## EXERCISE GOAL
Keep every word of the listing and drop the images when you write it out.

## SUPPLIED DATA
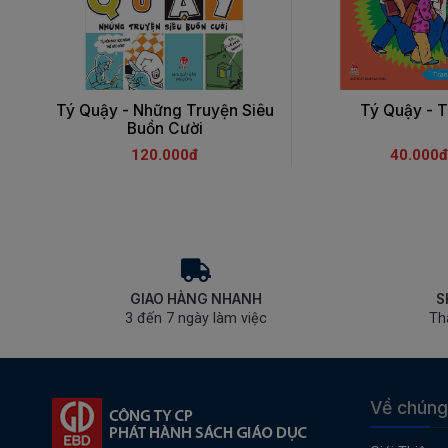
Tý Quậy - Những Truyện Siêu
Tý Quậy - T
Buồn Cười
120.000đ
40.000đ
GIAO HÀNG NHANH
S
3 đến 7 ngày làm việc
Th
Về chúng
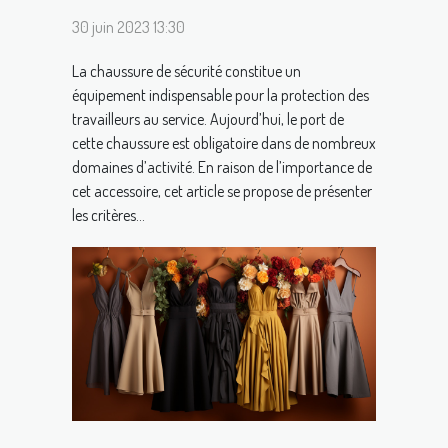
30 juin 2023 13:30
La chaussure de sécurité constitue un
équipement indispensable pour la protection des
travailleurs au service. Aujourd’hui, le port de
cette chaussure est obligatoire dans de nombreux
domaines d’activité. En raison de l’importance de
cet accessoire, cet article se propose de présenter
les critères...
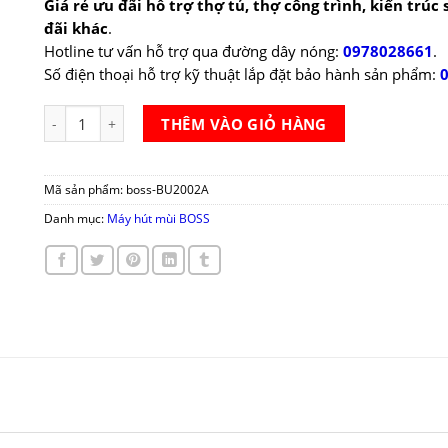
Giá rẻ ưu đãi hỗ trợ thợ tủ, thợ công trình, kiến trúc
đãi khác
.
Hotline tư vấn hỗ trợ qua đường dây nóng:
0978028661
.
Số điện thoại hỗ trợ kỹ thuật lắp đặt bảo hành sản phẩm:
Máy hút mùi BOSS BU2002A số lượng
THÊM VÀO GIỎ HÀNG
Mã sản phẩm:
boss-BU2002A
Danh mục:
Máy hút mùi BOSS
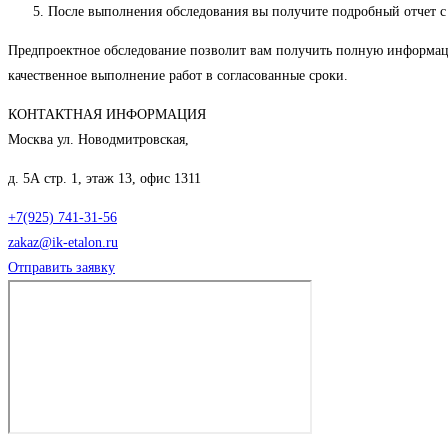
После выполнения обследования вы получите подробный отчет с
Предпроектное обследование позволит вам получить полную информаци
качественное выполнение работ в согласованные сроки.
КОНТАКТНАЯ ИНФОРМАЦИЯ
Москва ул. Новодмитровская,
д. 5А стр. 1, этаж 13, офис 1311
+7(925) 741-31-56
zakaz@ik-etalon.ru
Отправить заявку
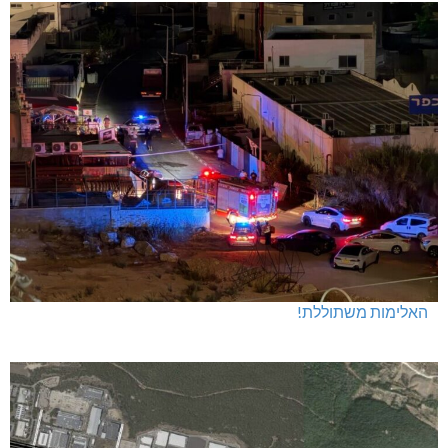
חדשות אחרונות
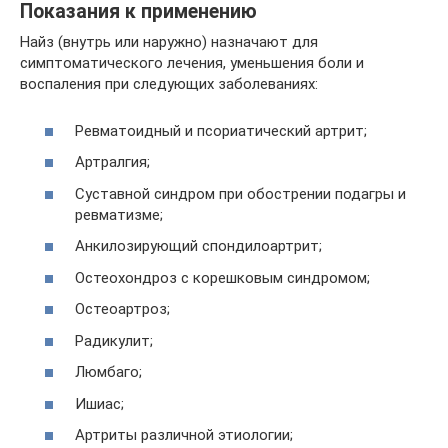
Показания к применению
Найз (внутрь или наружно) назначают для
симптоматического лечения, уменьшения боли и
воспаления при следующих заболеваниях:
Ревматоидный и псориатический артрит;
Артралгия;
Суставной синдром при обострении подагры и
ревматизме;
Анкилозирующий спондилоартрит;
Остеохондроз с корешковым синдромом;
Остеоартроз;
Радикулит;
Люмбаго;
Ишиас;
Артриты различной этиологии;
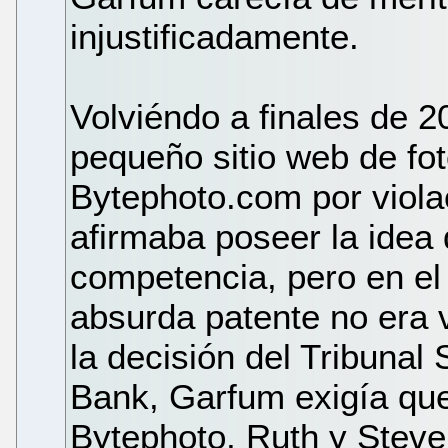
injustificadamente.
Volviéndo a finales de
pequeño sitio web de fo
Bytephoto.com por viola
afirmaba poseer la idea 
competencia, pero en el 
absurda patente no era v
la decisión del Tribunal
Bank, Garfum exigía que
Bytephoto, Ruth y Steve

## RESPONSE FOR THIS EXERCISE
Tý Quậy - Những Truyện Siêu
Tý Quậy - T
Buồn Cười
120.000đ
40.000đ
GIAO HÀNG NHANH
S
3 đến 7 ngày làm việc
Th
Về chúng
30 juin 2023 13:30
La chaussure de sécurité constitue un
équipement indispensable pour la protection des
travailleurs au service. Aujourd’hui, le port de
cette chaussure est obligatoire dans de nombreux
domaines d’activité. En raison de l’importance de
cet accessoire, cet article se propose de présenter
les critères...
Giá rẻ ưu đãi hỗ trợ thợ tủ, thợ công trình, kiến trúc
đãi khác
.
Hotline tư vấn hỗ trợ qua đường dây nóng:
0978028661
.
Số điện thoại hỗ trợ kỹ thuật lắp đặt bảo hành sản phẩm:
Máy hút mùi BOSS BU2002A số lượng
THÊM VÀO GIỎ HÀNG
Mã sản phẩm:
boss-BU2002A
Danh mục:
Máy hút mùi BOSS
После выполнения обследования вы получите подробный отчет с
Предпроектное обследование позволит вам получить полную информаци
качественное выполнение работ в согласованные сроки.
КОНТАКТНАЯ ИНФОРМАЦИЯ
Москва ул. Новодмитровская,
д. 5А стр. 1, этаж 13, офис 1311
+7(925) 741-31-56
zakaz@ik-etalon.ru
Отправить заявку
חדשות אחרונות
Показания к применению
Найз (внутрь или наружно) назначают для
симптоматического лечения, уменьшения боли и
воспаления при следующих заболеваниях:
Ревматоидный и псориатический артрит;
Артралгия;
Суставной синдром при обострении подагры и
ревматизме;
Анкилозирующий спондилоартрит;
Остеохондроз с корешковым синдромом;
Остеоартроз;
Радикулит;
Люмбаго;
Ишиас;
Артриты различной этиологии;
injustificadamente.
Volviéndo a finales de
pequeño sitio web de fo
Bytephoto.com por viola
afirmaba poseer la idea 
competencia, pero en el 
absurda patente no era v
la decisión del Tribunal
Bank, Garfum exigía que
Bytephoto, Ruth y Steve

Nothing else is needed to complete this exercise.